SINGAPORE – Fancy a cup of coffee or tea packed with live probiotics that could improve your gut health?
Researchers from the National University of Singapore (NUS) have concocted the drinks using a fermentation process which produces healthy compounds that increase the amount of nutrients absorbed by the body while retaining the health benefits associated with coffee and tea.
Two doctoral students from NUS Food Science and Technology, Ms Wang Rui and Ms Alcine Chan, created the probiotic tea and coffee respectively.
To create the tea, Ms Wang added nutrients into a tea infusion, followed by probiotics.
The tea mixture was left to ferment for two days, before it was ready for consumption.

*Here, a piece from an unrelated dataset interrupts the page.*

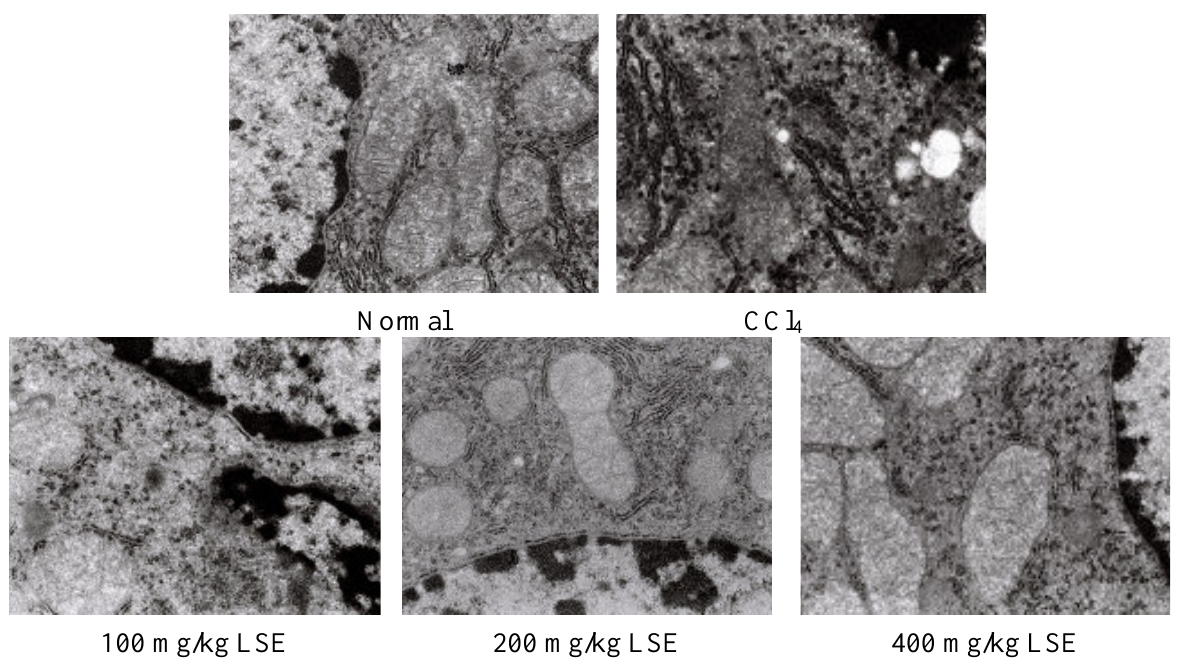
Figure 2. Effect of LSE on the ultrastructure of hepatocytes insulted by CCl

Said Ms Wang: “The probiotic tea tastes like fruit tea with a little bit of acidity, and a similar mouthfeel to the original tea.”

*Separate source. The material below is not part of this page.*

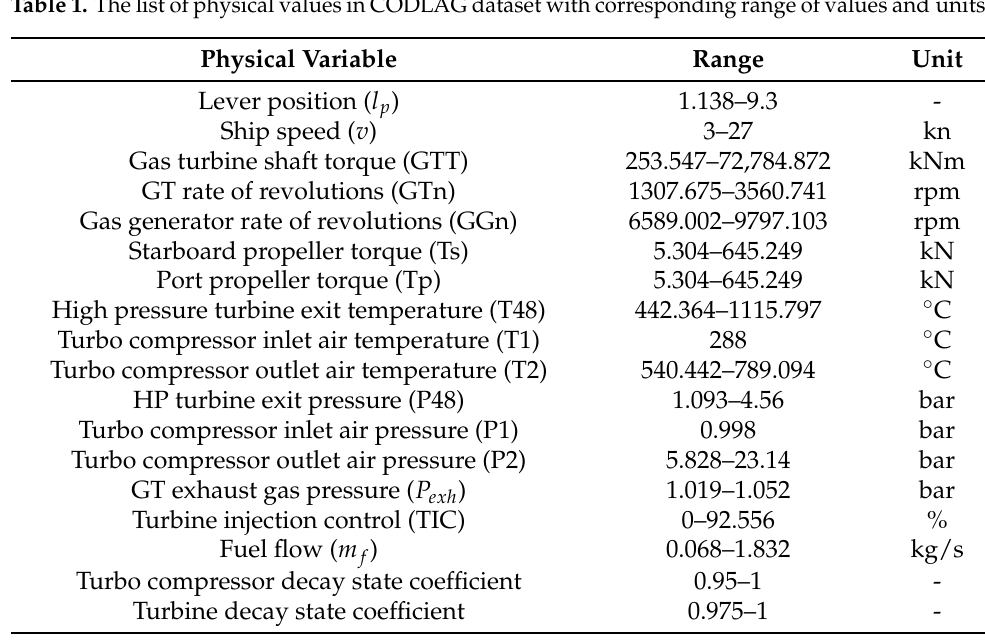
Figure 3. Thermodynamic process of the gas turbine from the analyzed CODLAG propulsion system in T-s diagram (O.P.-Operating Point). Table 1. The list of physical values in CODLAG dataset with corresponding range of values and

Consumers can add sweeteners and milk, or cream, based on their preferences, she added.
Ms Chan, who created the probiotic coffee, added nutrients to brewed coffee, followed by probiotics.

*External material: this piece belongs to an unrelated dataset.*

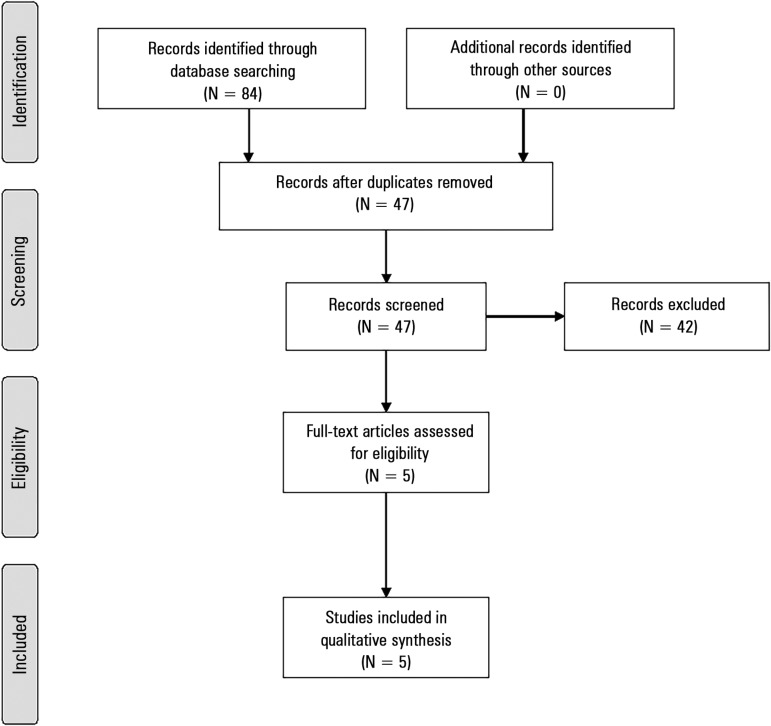
Study flowchart.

The mixture was left to ferment for a day, and placed in the refrigerator following probiotic fermentation.
The coffee was then ready to drink. Drinkers can also add sugar and milk before consumption.
Ms Chan, who concocted several prototypes of the probiotic coffee, said: “Some of them give better-balanced acidity, some give better mouthfeel, some have deeper smoky flavours, and some can retain the coffee flavour better after long-term storage.”
The coffee and tea can be stored chilled or at room temperature for more than 14 weeks without compromising on their probiotic viability.
Each serving of the probiotic tea and coffee contains at least 1 billion units of live probiotics, which is the daily amount recommended by the International Scientific Association for Probiotics and Prebiotics.
The students are refining their recipes to enhance the taste and flavour of the two beverages.
The team has also filed a patent for the probiotic coffee and tea recipe and plan to collaborate with industry partners to bring it to the market.
Unlike traditional probiotic carriers such as yogurt and cultured milk, coffee and tea are both plant-based and non-dairy drinks that are suitable for vegans, said Associate Professor Liu Shao Quan from NUS Department of Food Science and Technology at the Faculty of Science, who supervised the students.
It is also ideal for people who are lactose intolerant or have high cholesterol and allergies to dairy proteins.
Said Prof Liu: “Coffee and tea are two of the most popular drinks around the world, and are both plant-based infusions. As such, they act as a perfect vehicle for carrying and delivering probiotics to consumers.”